In the example shown we can see that rank 0 has leaked more memory than the others, and that most of the allocations were created by the Packet::allocate
function. Clicking the bar chart item for rank 0 will display a table below showing details of the allocations:
This table shows allocations grouped by the backtrace taken when the allocation was made, along with source code snippets. This information can be used to identify code paths leading to the largest leaks.
In our example, the first row of the table represents a single, 16MB allocation, whereas the second row represents 92 smaller allocations, totaling 14.72MB. All of these allocations share the same allocation site (as noted by “#0 Packet::allocate() (packet.cpp:91)
” at the top of each stack), but have taken different paths through the code to get there (as shown by different entries further down the stack).
Once we have the allocation site (the Packet::allocate
member function), the next step is figuring out why this allocation isn’t freed. From the source code snippet, we can see that the allocation is assigned to the iterations
variable.
Reading through the Packet
class, we can determine that the iterations
allocation is owned by the Packet class, and yet, the Packet::~Packet
destructor doesn’t contain code to free the allocation. The simple fix here is to add free(pointer);
to the destructor. (See”git show fix-1
” for more details).
After making the fix, running “make
” will recompile the code.
Another Leak!
After fixing our leak and recompiling, the next step is to verify the leak is gone, by resubmitting our job and generating a new leak report.
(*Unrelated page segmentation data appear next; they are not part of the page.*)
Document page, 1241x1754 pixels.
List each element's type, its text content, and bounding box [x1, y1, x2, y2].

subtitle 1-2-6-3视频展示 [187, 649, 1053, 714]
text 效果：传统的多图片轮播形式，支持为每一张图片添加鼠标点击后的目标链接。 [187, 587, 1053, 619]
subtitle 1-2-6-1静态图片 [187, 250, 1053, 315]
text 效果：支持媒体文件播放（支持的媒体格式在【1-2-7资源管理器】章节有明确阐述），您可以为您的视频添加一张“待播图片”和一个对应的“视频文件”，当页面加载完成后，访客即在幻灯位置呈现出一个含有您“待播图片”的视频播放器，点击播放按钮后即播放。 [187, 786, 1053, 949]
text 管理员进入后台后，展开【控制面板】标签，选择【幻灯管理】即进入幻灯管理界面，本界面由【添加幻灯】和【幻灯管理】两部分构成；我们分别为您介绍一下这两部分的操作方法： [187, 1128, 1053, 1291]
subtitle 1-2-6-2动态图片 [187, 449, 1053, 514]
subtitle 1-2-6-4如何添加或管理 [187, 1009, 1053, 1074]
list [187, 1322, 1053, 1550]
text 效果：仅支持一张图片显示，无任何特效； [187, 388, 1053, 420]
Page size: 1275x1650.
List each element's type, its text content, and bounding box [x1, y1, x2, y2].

Opening the newly-generated leak-report.html
(or leak-reports/fix-1.html
from the source code download) shows the following:
While we’ve fixed one of our leak sites, rank 0 is still leaking around 16MB of memory. Clicking the bar chart item will again show us the allocation details.
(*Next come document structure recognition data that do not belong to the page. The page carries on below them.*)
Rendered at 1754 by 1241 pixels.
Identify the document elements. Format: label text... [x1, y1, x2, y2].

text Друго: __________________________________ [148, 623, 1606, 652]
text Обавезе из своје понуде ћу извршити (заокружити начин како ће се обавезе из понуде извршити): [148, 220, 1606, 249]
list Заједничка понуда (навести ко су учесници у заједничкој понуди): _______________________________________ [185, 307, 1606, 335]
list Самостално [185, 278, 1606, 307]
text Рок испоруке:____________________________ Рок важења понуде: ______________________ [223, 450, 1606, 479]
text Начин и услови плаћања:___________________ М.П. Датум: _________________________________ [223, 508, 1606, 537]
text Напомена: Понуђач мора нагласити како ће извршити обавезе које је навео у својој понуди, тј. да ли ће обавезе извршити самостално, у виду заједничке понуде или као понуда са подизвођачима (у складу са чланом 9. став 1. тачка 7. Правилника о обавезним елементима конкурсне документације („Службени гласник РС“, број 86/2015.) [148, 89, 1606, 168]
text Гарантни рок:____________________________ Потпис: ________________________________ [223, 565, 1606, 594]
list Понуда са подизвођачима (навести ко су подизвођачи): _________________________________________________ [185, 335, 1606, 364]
Here we see that the remaining leak was created from a single allocation (again, made in Packet::allocate
).
As we’ve already fixed the leak in the Packet
class, we should check that the Packet
object itself is being correctly freed. We can do this by methodically working our way up the stack.
Following the backtrace, we see that Packet::allocate
is called by Packet::stitch
, which is in turn called by PacketFactory::stitch
. The source code snippet for PacketFactory::stitch
shows us that Packet::stitch
is being called on the packet
member object, so let’s verify that this is being freed.
With a little reading of the source code (e.g. packetfactory.h
), we can see that packet
is a plain object member of the PacketFactory
class, so when a PacketFactory
object is freed, packet
should be freed too.
Let’s jump up another level to find the origin of the PacketFactory
object itself. strategy1
(found in mandel.cpp
) shows the PacketFactory
is actually an instance of the derived class SimplePacketFactory
, named factory
.
Hopping up one final time to main
, we can see that factory
object is passed to stragegy1
as a dereferenced pointer (*factory
), and dynamically allocated a little further up the function.
The rest of the main
function is relatively simple, and we can see that factory
isn’t directly freed (or passed to any additional function calls where it could be freed). Now we’ve found the source of the leak, there are a few options to fix it:
We could rewrite the code to avoid the dynamic allocation entirely, or wrap the pointer in a C++ auto_ptr
(/C++11 unique_ptr
), but the simplest solution here is to add “delete factory
” once we have finished using the factory (i.e. after the switch
statement). See “git show fix-2
” for more details.
After making our final change, let’s recompile and generate one last report to verify our leak has been fixed.
Opening leak-report.html
(or leak-reports/fix-2.html
from the source code download), we see:
The chart may initially look busier than our other reports, but the total leaked memory is now only 16.75 kB, and the functions responsible are from various system libraries outside of our control.
We’ve now successfully rid our program of the two memory leaks, and improved the correctness of our code. We can also be more confident that our program (at least for the current configuration) is leak-free.